Baseball's image tainted by drugs 

Published: 7:35AM Thursday February 12, 2009

Source: Reuters

Baseball's image tainted by drugs (Source: Getty Images)

Source: Getty ImagesAlex Rodriguez of the New York Yankees

The long-term status of Major League Baseball could be jeopardised by the spate of steroids revelations plaguing the game, former MLB Commissioner Fay Vincent said Thursday.

Monday's admission of doping by Yankees slugger Alex Rodriguez made front page news across the United States and on Thursday Miguel Tejada of the Astros pleaded guilty to lying to Congress about his knowledge of other baseball players using steroids.

"I think it's death by a thousand cuts," Vincent told Reuters in a telephone interview from his Florida home.

"The more of this that goes on the less romantic I become about the players. I become cynical. I don't like cheats.

"The risk is that fans like me will start to perceive this like professional wrestling. Like it's entertainment, not a sport and when it crosses from sport to entertainment it's on its way to a very bad result."

Vincent, who preceded reigning chief Bud Selig as commissioner, said baseball occupied a special place in the US sports landscape that made its fans feel betrayed when players misbehave.

"I think baseball fans have a very romantic view of their game. They think of it as a respite from all the ugliness in the normal world, and now we are finding out there's a lot of ugliness in baseball," said Vincent, 70, who dealt with the Pete Rose gambling case and other drug problems during his regime.

Vincent said Rodriguez "is obviously going to get pilloried" and that baseball fans reacted more personally to lapses in integrity than in other US team sports.

"There's a certain childish quality to the baseball fan. It's very much a family activity. Almost all of us come to baseball through a mother or a father," he said.

Monsters' game

"Baseball... has a certain romantic aspect to it. Football is all violence, it's all smashing. It's a sport of giants. Baseball is a kids' game and football is a monsters' game. Little people can play baseball. Women can play baseball.

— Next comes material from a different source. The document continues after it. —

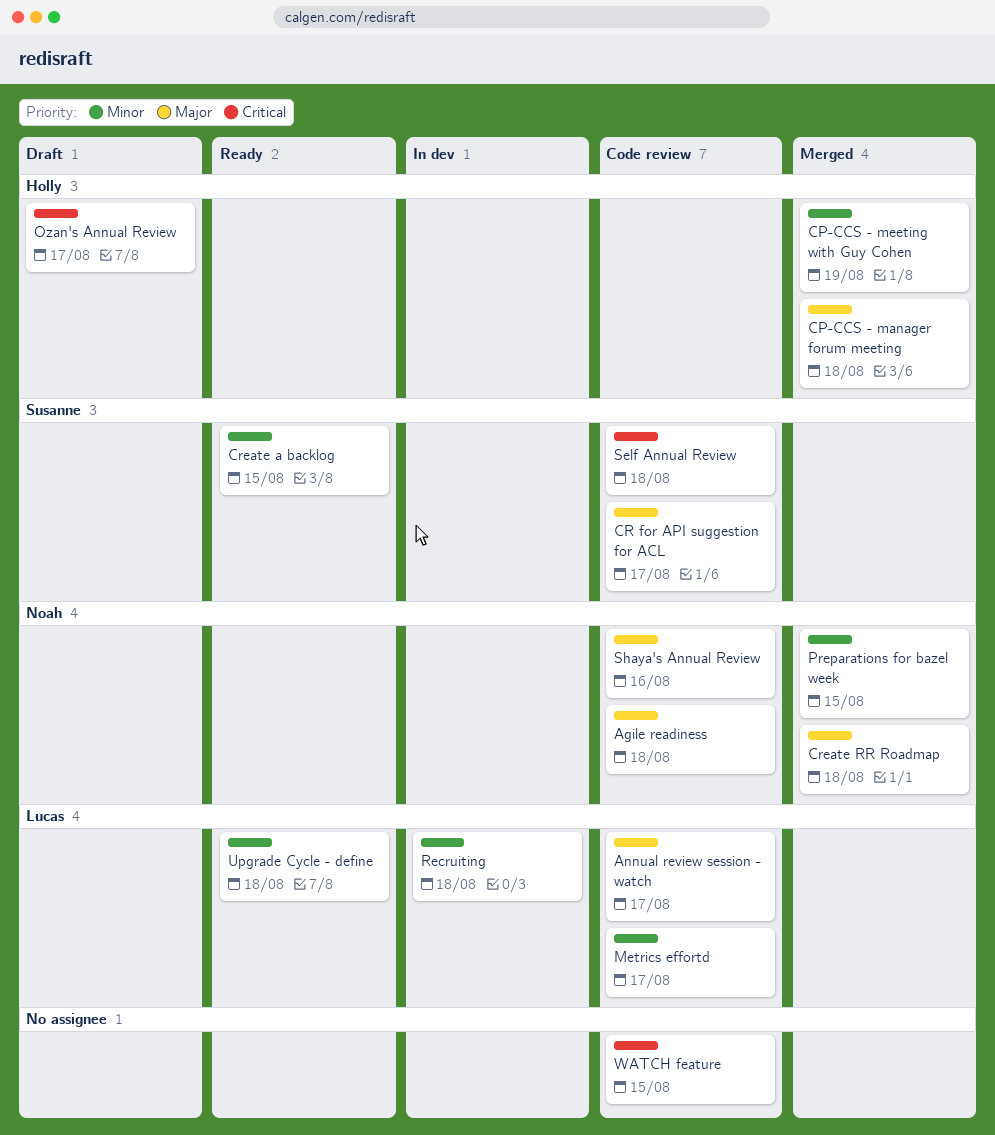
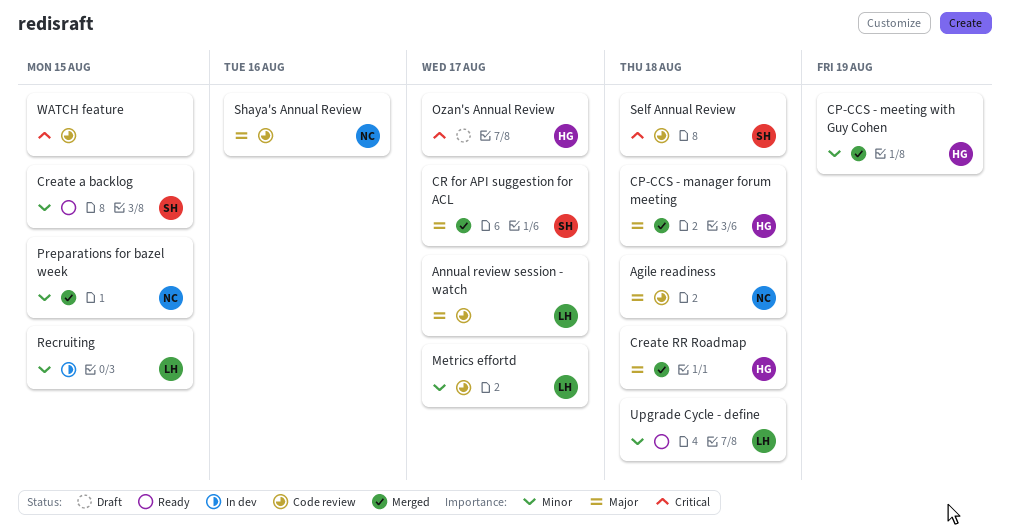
CR for API suggestion for ACL, status: Code review -> Merged
Create RR Roadmap, owner: Noah -> Holly
Recruiting, due: Aug 18 -> Aug 15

"We don't want people cheating. We want them to be a combination of Greg Maddux and Lou Gehrig, Willie Mays. Young people dashing around... and blowing bubble gum bubbles."

Vincent, who resigned in 1992 after three years as commissioner over lack of support from owners unhappy with how he settled a 1990 labor dispute with players, said steroids were just coming into the game in his time.

"Our ignorance about steroids was total," he said.

"I was still dealing with throwing (pitcher) Steve Howe out for seven cocaine violations and having the union say they wanted him reinstated, and they got him reinstated through a stupid arbitrator.

"There were tiny little whiffs of smoke about steroids in my day. We were stupid about it. We thought that steroids was a football problem, about bulking up."

Vincent said he was at fault for not identifying the problem sooner but said the issue goes way beyond baseball.

"This is a national and an international athletic problem in that chemists can give track stars and bicyclists and baseball players drugs that can improve their performance.

"The economic motivation and temptation to use those drugs is enormous."

"The chemists are too good, they can find drugs that don't show up in the tests.

"It's a national problem, a problem for Congress. It's a problem for parents of kids in high school."